Metallic Carpaint

Metallic Carpaint

A metallic car paint material has small particles made of metal, or flakes, on top of its lacquer layer. These particles increase the brightness within the angle of incidence, causing a light textured look. The color and size of the flakes is customizable.

The basic structure of this kind of paint consists of a mix of three or four different layers.

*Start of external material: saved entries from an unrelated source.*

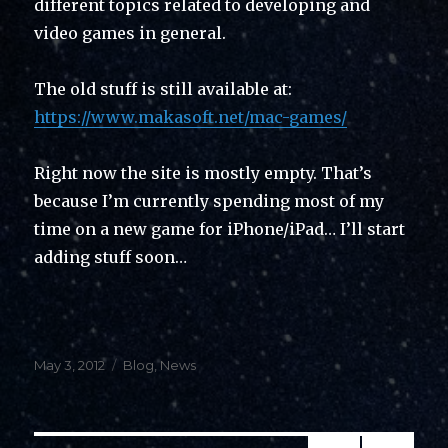
different topics related to developing and
video games in general.
The old stuff is still available at:
https://www.makasoft.net/mac-games/
Right now the site is mostly empty. That’s
because I’m currently spending most of my
time on a new game for iPhone/iPad… I’ll start
adding stuff soon…
Posted
Categories
May 3, 2012
Blog
,
News
on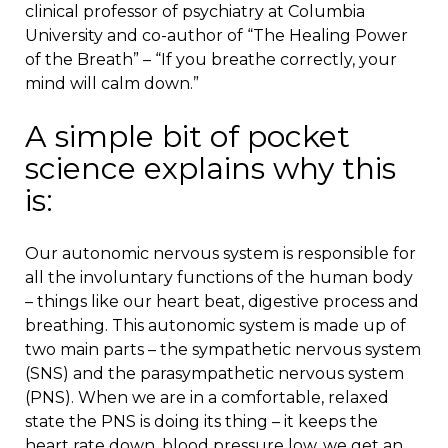
clinical professor of psychiatry at Columbia
University and co-author of “The Healing Power
of the Breath” – “If you breathe correctly, your
mind will calm down.”
A simple bit of pocket
science explains why this
is:
Our autonomic nervous system is responsible for
all the involuntary functions of the human body
– things like our heart beat, digestive process and
breathing. This autonomic system is made up of
two main parts – the sympathetic nervous system
(SNS) and the parasympathetic nervous system
(PNS). When we are in a comfortable, relaxed
state the PNS is doing its thing – it keeps the
heart rate down, blood pressure low, we get an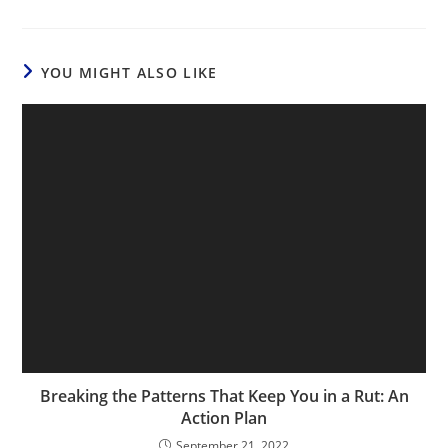
YOU MIGHT ALSO LIKE
Breaking the Patterns That Keep You in a Rut: An
Action Plan
September 21, 2022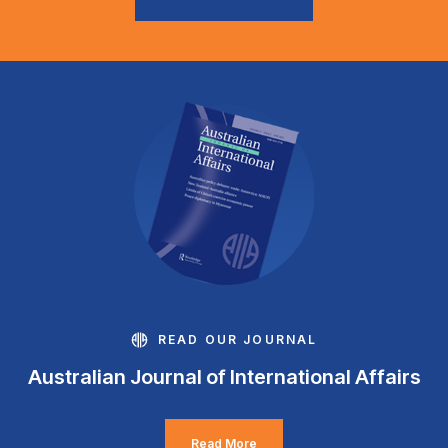
READ OUR JOURNAL
Australian Journal of International Affairs
Read More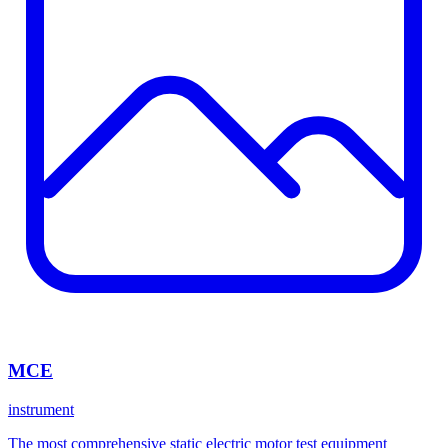
MCE
instrument
The most comprehensive static electric motor test equipment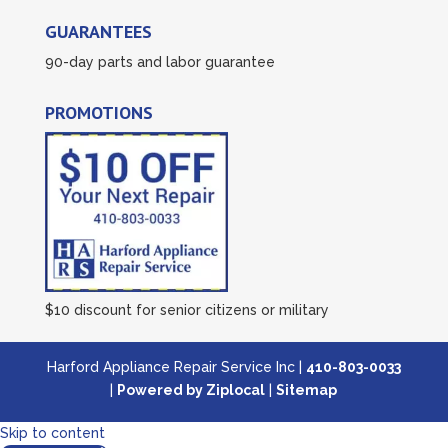
GUARANTEES
90-day parts and labor guarantee
PROMOTIONS
$10 discount for senior citizens or military
Harford Appliance Repair Service Inc |
410-803-0033
|
Powered by Ziplocal
|
Sitemap
Skip to content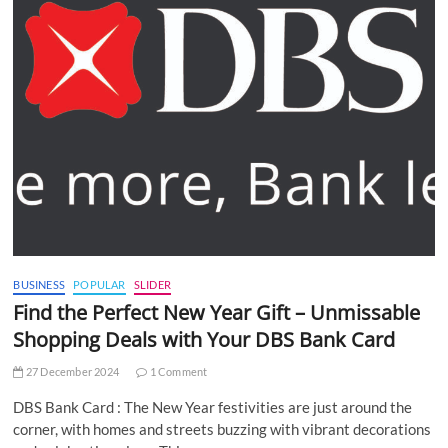
BUSINESS
POPULAR
SLIDER
Find the Perfect New Year Gift – Unmissable
Shopping Deals with Your DBS Bank Card
27 December 2024
1 Comment
DBS Bank Card : The New Year festivities are just around the
corner, with homes and streets buzzing with vibrant decorations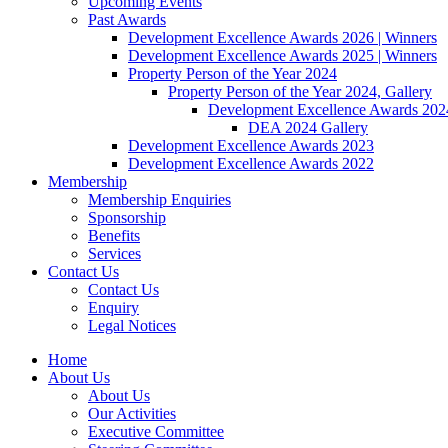
Upcoming Events
Past Awards
Development Excellence Awards 2026 | Winners
Development Excellence Awards 2025 | Winners
Property Person of the Year 2024
Property Person of the Year 2024, Gallery
Development Excellence Awards 2024
DEA 2024 Gallery
Development Excellence Awards 2023
Development Excellence Awards 2022
Membership
Membership Enquiries
Sponsorship
Benefits
Services
Contact Us
Contact Us
Enquiry
Legal Notices
Home
About Us
About Us
Our Activities
Executive Committee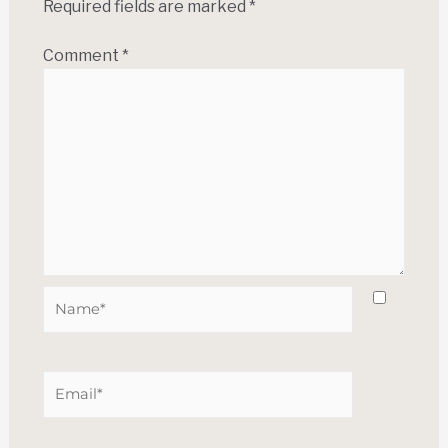
Required fields are marked
*
Comment
*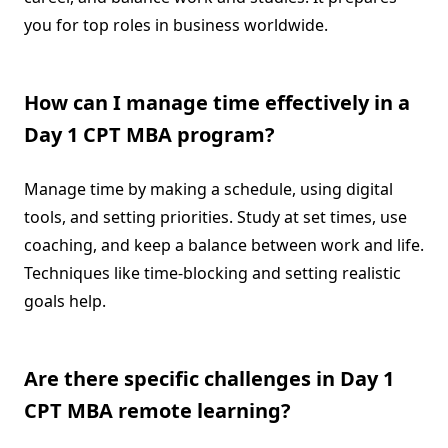
you for top roles in business worldwide.
How can I manage time effectively in a
Day 1 CPT MBA program?
Manage time by making a schedule, using digital
tools, and setting priorities. Study at set times, use
coaching, and keep a balance between work and life.
Techniques like time-blocking and setting realistic
goals help.
Are there specific challenges in Day 1
CPT MBA remote learning?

The base layer is a solid diffuse colored layer at the bottom to give a constant colored basis, independent from the actual material it is applied to. Usually, grey is used for this layer.

The second layer is the Primary Flake Layer. It contains both colored diffuse pigment particles that give the basic color impression and randomly distributed flakes.

The third layer is the Secondary Flake Layer. Its attributes are identical to the attributes of the Primary Flake Layer.

The last layer is the Clearcoat Layer, which is a specular layer. It can also have colored pigments in it.

Metallic Carpaint Material

Primary Flake Layer

Set the behavior of the pigment particles and flakes.

Secondary Flake Layer

When the paint type is set to 3-Coat, the attribute panel for the Secondary Flake Layer appears.

The pigment color influences the colors of the layer beneath because it is applied on top of the Primary Flake Layer.

The attributes are identical to the attributes of the Primary Flake Layer.

Clearcoat

The clearcoat is a transparent, reflective paint layer on the base paint layer.

For further information on the Incandescence, Transparency, Displacement, Raytracing, and Common settings, refer to the General Truelight Material Settings section.